=== Page extract ===
The resignation of Charlotte Beers as undersecretary of state for public diplomacy offers an opportunity to redirect U.S. outreach to foreign audiences away from ill-considered, feel-good therapy toward practical programs that advance our policy goals and build long-term friendships.
This is a particularly urgent task given the deepening isolation in which the United States finds itself, especially among longtime allies.
For nations liberated by America in our parents' lifetime to tell pollsters they believe that the president of the United States is a greater danger to world peace than the tyrant of Baghdad or that Americans have somehow sacrificed their moral compass while waging the war on terror bespeaks a thundering failure to deliver the message of our policies abroad.
An accomplished Madison Avenue advertising genius, Ms. Beers, who resigned Monday, never quite warmed to the prime mission of post-9/11 public diplomacy -- for example, providing a robust exposition of the justice of America's cause in the war on terrorism. Main Street and the Arab Street being two very different things, the estimable skills she brought to the former were ill-suited to addressing the challenges of the latter.
The problematic result has been a public diplomacy that accentuates image over substance.
For example, much intellectual and financial capital was invested in an ill-conceived effort to burnish America's standing as a nation tolerant to Muslims in its midst. This included multimillion-dollar television ads in Asia and the Middle East, numerous speakers dispatched to spread the tolerance gospel and flashy Web sites with smiling American Muslims, women all wearing headscarves and -- here's a little secret -- nary a picture of an African-American among them.
===
→ **Tasks to carry out**:
- A) Answer these questions using the commentary on public diplomacy:
(i) What post did Charlotte Beers resign from?
(ii) On what day did she resign?
(iii) In which two regions did the multimillion-dollar television ads run?
- B) Please reproduce word for word the portion of the commentary on public diplomacy starting at "The resignation of" and ending at "our policies abroad.".
=== Material provided ===
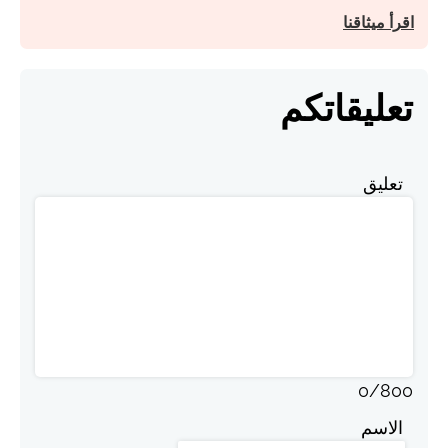
اقرأ ميثاقنا
تعليقاتكم
تعليق
0
/
800
الاسم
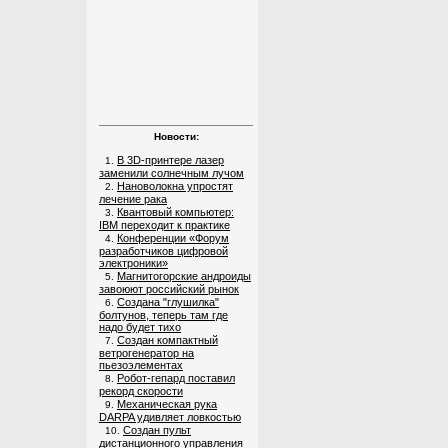
Новости:
В 3D-принтере лазер
1.
заменили солнечным лучом
Нановолокна упростят
2.
лечение рака
Квантовый компьютер:
3.
IBM переходит к практике
Конференции «Форум
4.
разработчиков цифровой
электроники»
Магнитогорские андроиды
5.
завоюют российский рынок
Создана "глушилка"
6.
болтунов, теперь там где
надо будет тихо
Создан компактный
7.
ветрогенератор на
пьезоэлементах
Робот-гепард поставил
8.
рекорд скорости
Механическая рука
9.
DARPA удивляет ловкостью
Создан пульт
10.
дистанционного управления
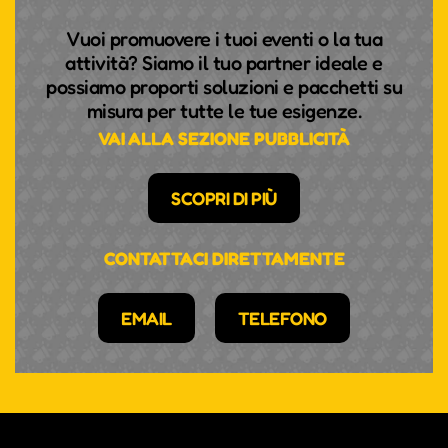
Vuoi promuovere i tuoi eventi o la tua
attività? Siamo il tuo partner ideale e
possiamo proporti soluzioni e pacchetti su
misura per tutte le tue esigenze.
VAI ALLA SEZIONE PUBBLICITÀ
SCOPRI DI PIÙ
CONTATTACI DIRETTAMENTE
EMAIL
TELEFONO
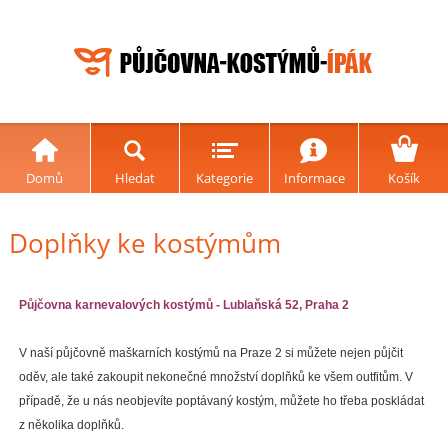
Domů
Hledat
Kategorie
Informace
Košík
Doplňky ke kostýmům
Půjčovna karnevalových kostýmů - Lublaňská 52, Praha 2
V naší půjčovně maškarních kostýmů na Praze 2 si můžete nejen půjčit
oděv, ale také zakoupit nekonečné množství doplňků ke všem outfitům. V
případě, že u nás neobjevíte poptávaný kostým, můžete ho třeba poskládat
z několika doplňků.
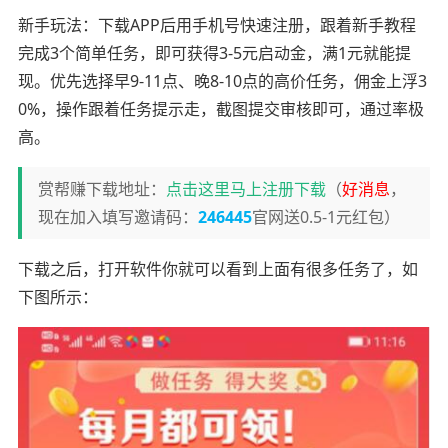
新手玩法：下载APP后用手机号快速注册，跟着新手教程
完成3个简单任务，即可获得3-5元启动金，满1元就能提
现。优先选择早9-11点、晚8-10点的高价任务，佣金上浮3
0%，操作跟着任务提示走，截图提交审核即可，通过率极
高。
赏帮赚下载地址：
点击这里马上注册下载
（
好消息
，
现在加入填写邀请码：
246445
官网送0.5-1元红包）
下载之后，打开软件你就可以看到上面有很多任务了，如
下图所示：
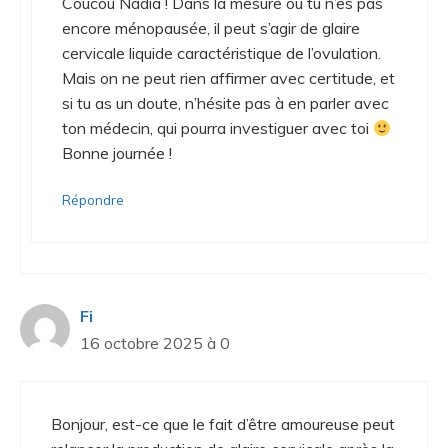
Coucou Nadia ! Dans la mesure où tu n’es pas
encore ménopausée, il peut s’agir de glaire
cervicale liquide caractéristique de l’ovulation.
Mais on ne peut rien affirmer avec certitude, et
si tu as un doute, n’hésite pas à en parler avec
ton médecin, qui pourra investiguer avec toi
Bonne journée !
Répondre
Fi
16 octobre 2025 à 0
Bonjour, est-ce que le fait d’être amoureuse peut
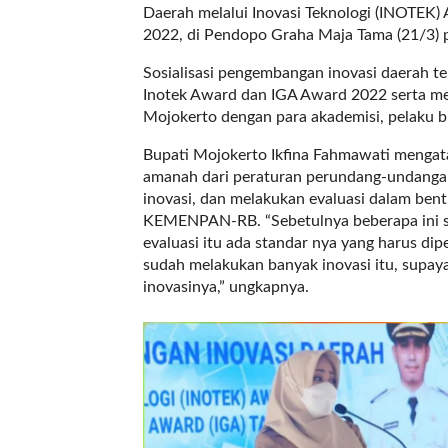
a
Daerah melalui Inovasi Teknologi (INOTEK
s
2022, di Pendopo Graha Maja Tama (21/3) p
i
c
Sosialisasi pengembangan inovasi daerah t
"
Inotek Award dan IGA Award 2022 serta me
p
Mojokerto dengan para akademisi, pelaku b
o
Bupati Mojokerto Ikfina Fahmawati mengata
s
amanah dari peraturan perundang-undanga
t
inovasi, dan melakukan evaluasi dalam ben
_
KEMENPAN-RB. “Sebetulnya beberapa ini su
t
evaluasi itu ada standar nya yang harus dip
y
sudah melakukan banyak inovasi itu, supaya
p
inovasinya,” ungkapnya.
e
=
"
p
o
s
t
"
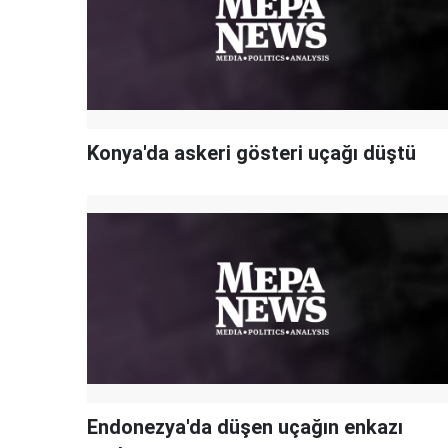
Konya'da askeri gösteri uçağı düştü
Endonezya'da düşen uçağın enkazı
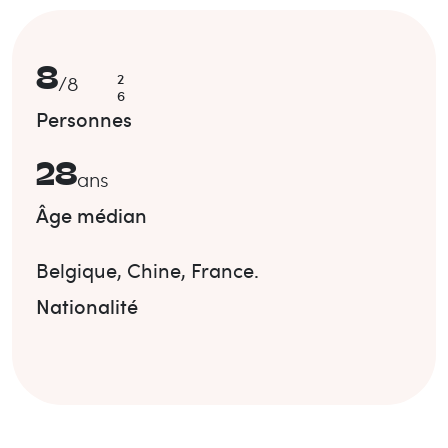
8
2
/
8
6
Personnes
28
ans
Âge médian
Belgique
,
Chine
,
France
.
Nationalité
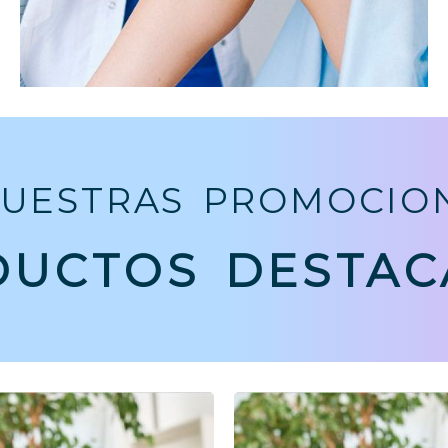
UESTRAS PROMOCIO
DUCTOS DESTAC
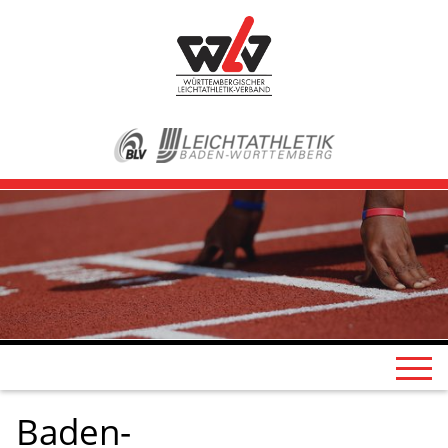
Baden-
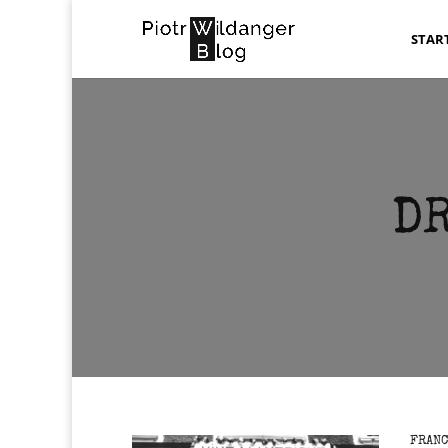
STAR
DR
FRANC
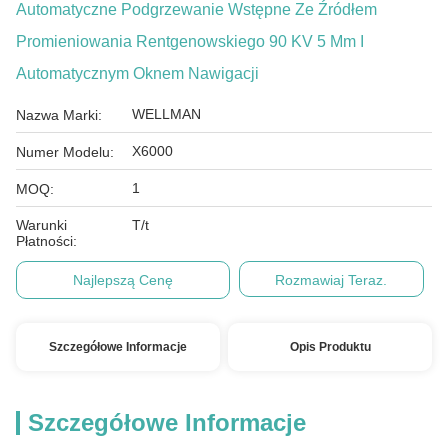
Automatyczne Podgrzewanie Wstępne Ze Źródłem
Promieniowania Rentgenowskiego 90 KV 5 Μm I
Automatycznym Oknem Nawigacji
WELLMAN
Nazwa Marki:
X6000
Numer Modelu:
1
MOQ:
Warunki
T/t
Płatności:
Najlepszą Cenę
Rozmawiaj Teraz.
Szczegółowe Informacje
Opis Produktu
Szczegółowe Informacje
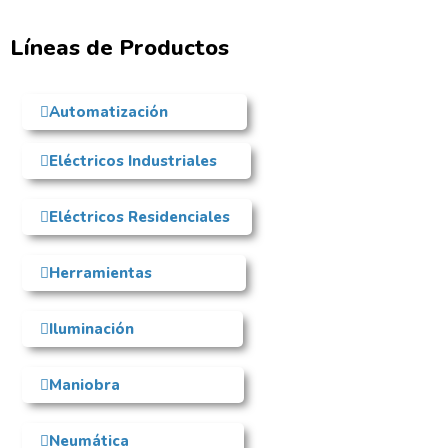
Líneas de Productos
Automatización
Eléctricos Industriales
Eléctricos Residenciales
Herramientas
Iluminación
Maniobra
Neumática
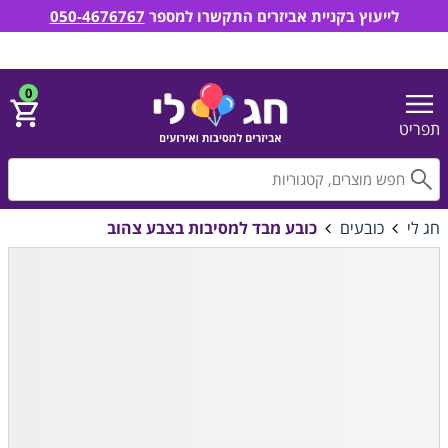
לייעוץ בקניית אביזרים התקשרו למספר
050-4676767
חג לי אביזרים למסיבות ואירועים
הירשם
התחבר
0
תפריט
חפ
חג לי
כובעים
כובע מבד למסיבות בצבע צהוב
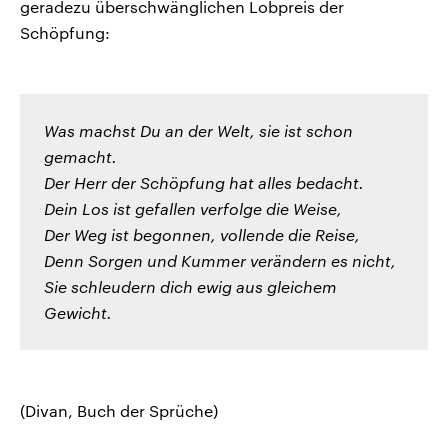
geradezu überschwänglichen Lobpreis der
Schöpfung:
Was machst Du an der Welt, sie ist schon
gemacht.
Der Herr der Schöpfung hat alles bedacht.
Dein Los ist gefallen verfolge die Weise,
Der Weg ist begonnen, vollende die Reise,
Denn Sorgen und Kummer verändern es nicht,
Sie schleudern dich ewig aus gleichem
Gewicht.
(Divan, Buch der Sprüche)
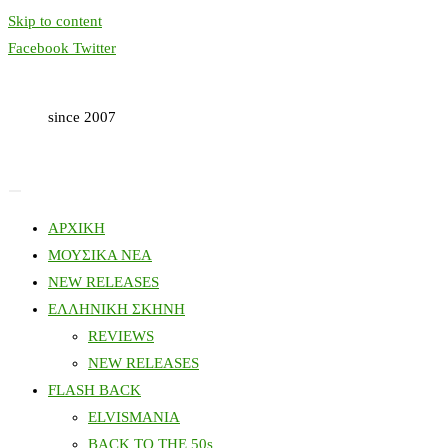
Skip to content
Facebook
Twitter
since 2007
ΑΡΧΙΚΗ
ΜΟΥΣΙΚΑ ΝΕΑ
NEW RELEASES
ΕΛΛΗΝΙΚΗ ΣΚΗΝΗ
REVIEWS
NEW RELEASES
FLASH BACK
ELVISMANIA
BACK TO THE 50s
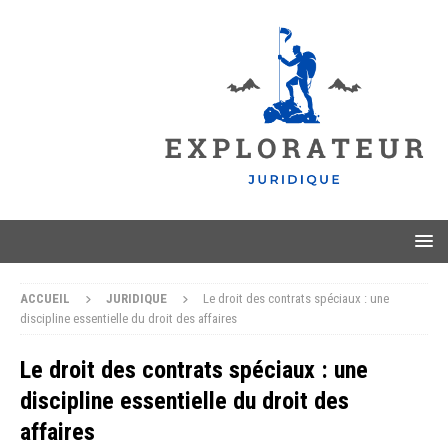
ACCUEIL
JURIDIQUE
Le droit des contrats spéciaux : une
discipline essentielle du droit des affaires
Le droit des contrats spéciaux : une
discipline essentielle du droit des
affaires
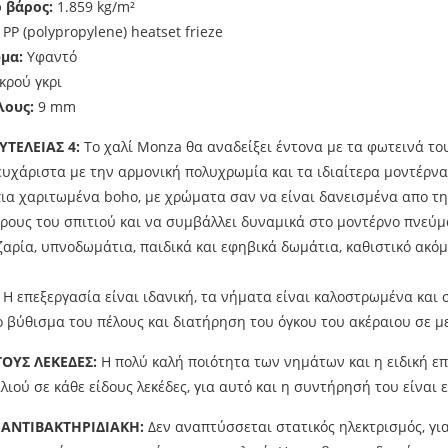
ό βάρος:
1.859 kg/m²
:
PP (polypropylene) heatset frieze
μα:
Υφαντό
κρού γκρι
λους:
9 mm
ΤΕΛΕΙΑΣ 4:
Το χαλί Monza θα αναδείξει έντονα με τα φωτεινά τ
ευχάριστα με την αρμονική πολυχρωμία και τα ιδιαίτερα μοντέρν
πια χαριτωμένα boho, με χρώματα σαν να είναι δανεισμένα απο τ
ρους του σπιτιού και να συμβάλλει δυναμικά στο μοντέρνο πνεύμα
ζαρία, υπνοδωμάτια, παιδικά και εφηβικά δωμάτια, καθιστικό ακόμη
Η επεξεργασία είναι ιδανική, τα νήματα είναι καλοστρωμένα και
 βύθισμα του πέλους και διατήρηση του όγκου του ακέραιου σε μ
ΤΟΥΣ ΛΕΚΕΔΕΣ:
Η πολύ καλή ποιότητα των νημάτων και η ειδική ε
λιού σε κάθε είδους λεκέδες, για αυτό και η συντήρησή του είναι 
-ΑΝΤΙΒΑΚΤΗΡΙΔΙΑΚΗ:
Δεν αναπτύσσεται στατικός ηλεκτρισμός, για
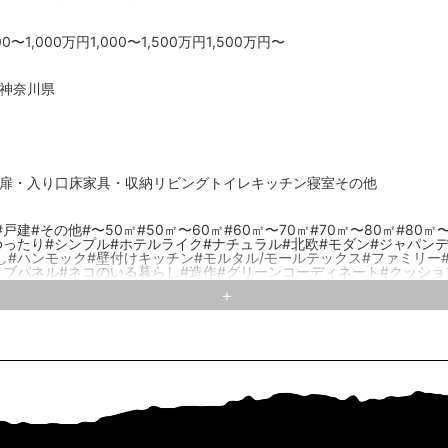
00〜1,000万円
1,000〜1,500万円
1,500万円〜
神奈川県
扉・入り口
床
家具・収納
リビング
トイレ
キッチン
寝室
その他
#戸建
#その他
#〜50㎡
#50㎡〜60㎡
#60㎡〜70㎡
#70㎡〜80㎡
#80㎡
ゆったり
#シンプル
#ホテルライク
#ナチュラル
#北欧
#モダン
#ジャパン
し
#ハンモック
#壁付けキッチン
#モルタル/モールテックス
#ファミリー
リブパネル
#ネコのいる暮らし
#造作
#グリーンコーディネート
#クッショ
ル
#室内窓
#ステンレスキッチン
#対面キッチン
#シート
#モルタル
#家族
タイル
#ヘリンボーン
#サンルーム
#特徴
#ランドリールーム
#ガラス
#子
離/洗面台のレイアウト
#無垢材
#小上り
#塗装壁
#有孔ボード
#Ⅰ型キッチ
る暮らし
#Ⅱ型キッチン
#造作キッチン
#WIC/WTC
#カーペット
#間接照明
ン
#ルーバー
#イヌのいる暮らし
#パントリー
#ブロック
#ブラインド
#ふ
ジ/レトロ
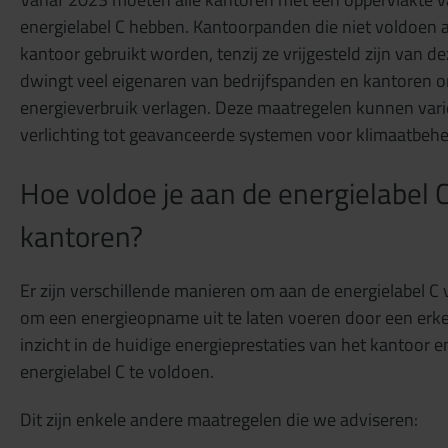
energielabel C hebben. Kantoorpanden die niet voldoen
kantoor gebruikt worden, tenzij ze vrijgesteld zijn van de
dwingt veel eigenaren van bedrijfspanden en kantoren 
energieverbruik verlagen. Deze maatregelen kunnen varië
verlichting tot geavanceerde systemen voor klimaatbehe
Hoe voldoe je aan de energielabel C
kantoren?
Er zijn verschillende manieren om aan de energielabel C v
om een energieopname uit te laten voeren door een erke
inzicht in de huidige energieprestaties van het kantoor 
energielabel C te voldoen.
Dit zijn enkele andere maatregelen die we adviseren:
===
→ **Your written answers**:
- A)
(i) Undersecretary of state for public diplomacy
(ii) Monday
(iii) Asia and the Middle East

- B)
The resignation of Charlotte Beers as undersecretary of state for public diplomacy offers an opportunity to redirect U.S. outreach to foreign audiences away from ill-considered, feel-good therapy toward practical programs that advance our policy goals and build long-term friendships.
This is a particularly urgent task given the deepening isolation in which the United States finds itself, especially among longtime allies.
For nations liberated by America in our parents' lifetime to tell pollsters they believe that the president of the United States is a greater danger to world peace than the tyrant of Baghdad or that Americans have somehow sacrificed their moral compass while waging the war on terror bespeaks a thundering failure to deliver the message of our policies abroad.